After earning his Ed.D. at Columbia University in 1943, McNeil served in the U.S. Navy during World War II. His distinguished teaching career began with a two-year post at the University of Wyoming following the war, after which he accepted the Directorship of the Pratt Institute Evening Art Program. As Director McNeil, was responsible for bringing Franz Kline, Philip Guston, Reuben Nakian, and other noteworthy artists in to teach classes. McNeil served on the faculty at Pratt from 1948 until 1981. During his tenure at Pratt McNeill also taught at the University of California at Berkeley in 1956 and 1957, and at the New York Studio School of Painting, Drawing, and Sculpture from 1966 to 1981.

In the late 1940s McNeil joined the Charles Egan Gallery in Manhattan. Egan was one of the first galleries in New York to feature the work of Abstract Expressionist artists. During this time Egan was also showing the work of Willem De Kooning, Franz Kline, Giorgio Cavallon, Philip Guston, and Robert de Niro Sr. In 1950 McNeil had his first of four solo exhibitions at the Charles Egan Gallery. Since that time McNeil’s work has been widely exhibited in galleries, in private collections, and in museum venues alike. A detailed list of solo and group exhibitions and museum collections containing the work of George McNeil follows the current exhibition catalogue images. Some of the highlights include: participation in group exhibitions at the Art Institute of Chicago (1947), Museum of Modern Art (1951,1959,1969, 1985), the Whitney Museum of American Art (1957,1961,1965, 1988) Solomon R. Guggenheim Museum (1961), and the Pennsylvania Academy of Fine Arts (1962,1966). McNeil’s work is in the permanent collections the Metropolitan Museum of Art, the Museum of Modern Art, the National Gallery of Art, the Whitney Museum of American Art, the Brooklyn Museum of Art, and the Corcoran Gallery of Art.

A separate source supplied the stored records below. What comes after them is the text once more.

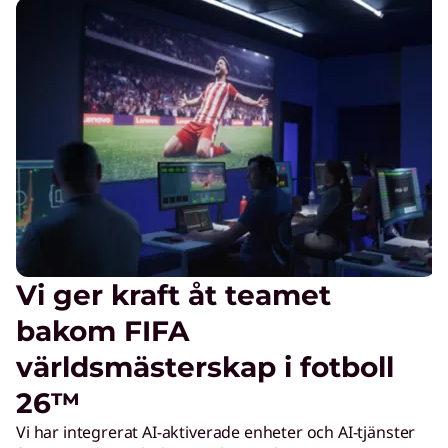
n
s
i
d
e
Vi ger kraft åt teamet
®
bakom FIFA
&
världsmästerskap i fotboll
26™
F
Vi har integrerat AI-aktiverade enheter och AI-tjänster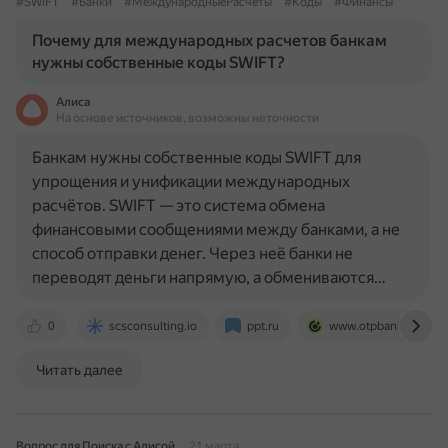
#SWIFT
#Банки
#МеждународныеРасчеты
#Коды
#Финансы
Почему для международных расчетов банкам
нужны собственные коды SWIFT?
Алиса
На основе источников, возможны неточности
Банкам нужны собственные коды SWIFT для
упрощения и унификации международных
расчётов. SWIFT — это система обмена
финансовыми сообщениями между банками, а не
способ отправки денег. Через неё банки не
переводят деньги напрямую, а обмениваются…
0
scsconsulting.io
ppt.ru
www.otpbank.ru
Читать далее
Вопрос для Поиска с Алисой
21 марта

For ACME Fine Art’s third solo exhibition of the paintings of George McNeil the gallery has chosen to focus on the artist’s fully abstract paintings from the 1950s and 1960s. This was the period when McNeil’s work first began to receive the serious critical attention that it deserved. McNeil had excellent gallery representation during this period, and his work was exhibited regularly, first at Egan (until 1954), then at the Poindexter Gallery (through 1959), and later at the Howard Wise Gallery (1960-1967.) As previously noted McNeil’s work was frequently included in significant museum venues around the country in the 1950s and the 1960s. It should also be noted that his work was regularly reviewed by such publications as Time Magazine, the New York Times, and Art News, and by writers such as Thomas Hess, Barbara Rose, Clement Greenberg, William Seitz, and Irving Sandler.

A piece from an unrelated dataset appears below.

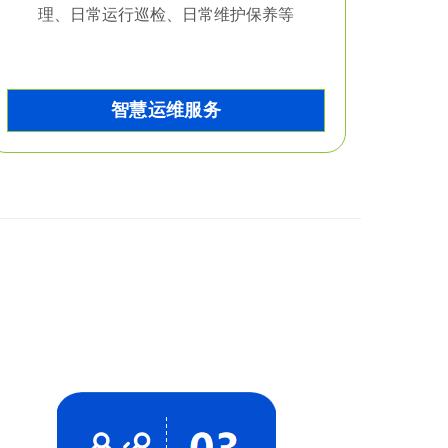
理、日常运行巡检、日常维护保养等
智慧运维服务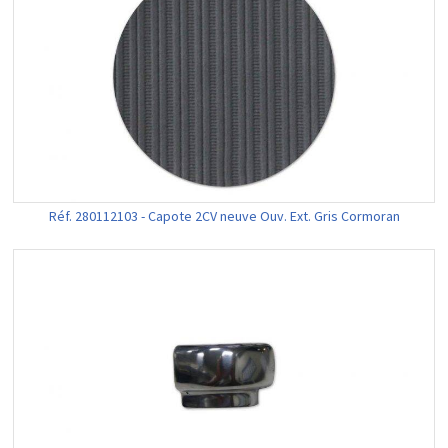
Réf. 280112103 - Capote 2CV neuve Ouv. Ext. Gris Cormoran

The work from 1950s is characterized by McNeil’s signature use of multiple layers of thick impasto with complexly interlaced textural bands or areas of pigment. These canvasses are the boldly colorful, spontaneously conceived, emphatic, artistic statements by an artist who has found his natural expressionist’s voice. In short they constitute classic, New York School, Abstract Expressionism.

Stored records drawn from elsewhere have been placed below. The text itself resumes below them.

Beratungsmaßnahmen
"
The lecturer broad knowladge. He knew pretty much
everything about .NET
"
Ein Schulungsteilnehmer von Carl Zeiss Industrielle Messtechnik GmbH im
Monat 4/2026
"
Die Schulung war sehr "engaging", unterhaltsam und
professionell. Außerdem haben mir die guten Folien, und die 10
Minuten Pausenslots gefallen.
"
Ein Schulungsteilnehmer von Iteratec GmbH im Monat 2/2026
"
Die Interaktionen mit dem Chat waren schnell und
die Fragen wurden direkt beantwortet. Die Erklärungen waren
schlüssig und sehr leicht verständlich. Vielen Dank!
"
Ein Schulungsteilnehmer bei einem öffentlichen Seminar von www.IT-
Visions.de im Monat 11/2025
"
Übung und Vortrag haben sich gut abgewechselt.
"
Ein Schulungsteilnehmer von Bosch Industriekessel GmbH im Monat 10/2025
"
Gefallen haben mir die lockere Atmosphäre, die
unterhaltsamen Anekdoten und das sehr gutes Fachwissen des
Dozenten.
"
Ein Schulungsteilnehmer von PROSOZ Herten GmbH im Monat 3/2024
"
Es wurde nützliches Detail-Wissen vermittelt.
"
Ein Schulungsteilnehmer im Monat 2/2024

The decade of the 1960s was an important period of transition for McNeil. In the 1960s his forms while often equally textural rich and complex- in many cases carried figural or landscape associations. Frequently the titles of these paintings such as Nassau or Rhoda- echo such associations. (Some were in fact painted en-plein-air.) During this period McNeil began to experiment with abstracted vaguely figural shapes, and an enhanced sense of spatial depth. In a number of the canvasses that were painted near the beginning of the decade, he also often employed a lighter even feathery- almost frenetic gesture. By the end of this pivotal decade, the figure had become more fully sensate in McNeil’s work; nonetheless, the expression remained an abstract vehicle used by the artist as an additional tool in his visual language. These paintings display the artist’s struggle to convey more than he could otherwise do using what had become his traditional means. These are compelling transitional works that like the artist- are rich in complexity and are often enigmatic. These too are the works that led the emotionally charged Neo-Expressionist canvasses that became McNeil’s hallmark in the 1970s, ’80s & ’90s.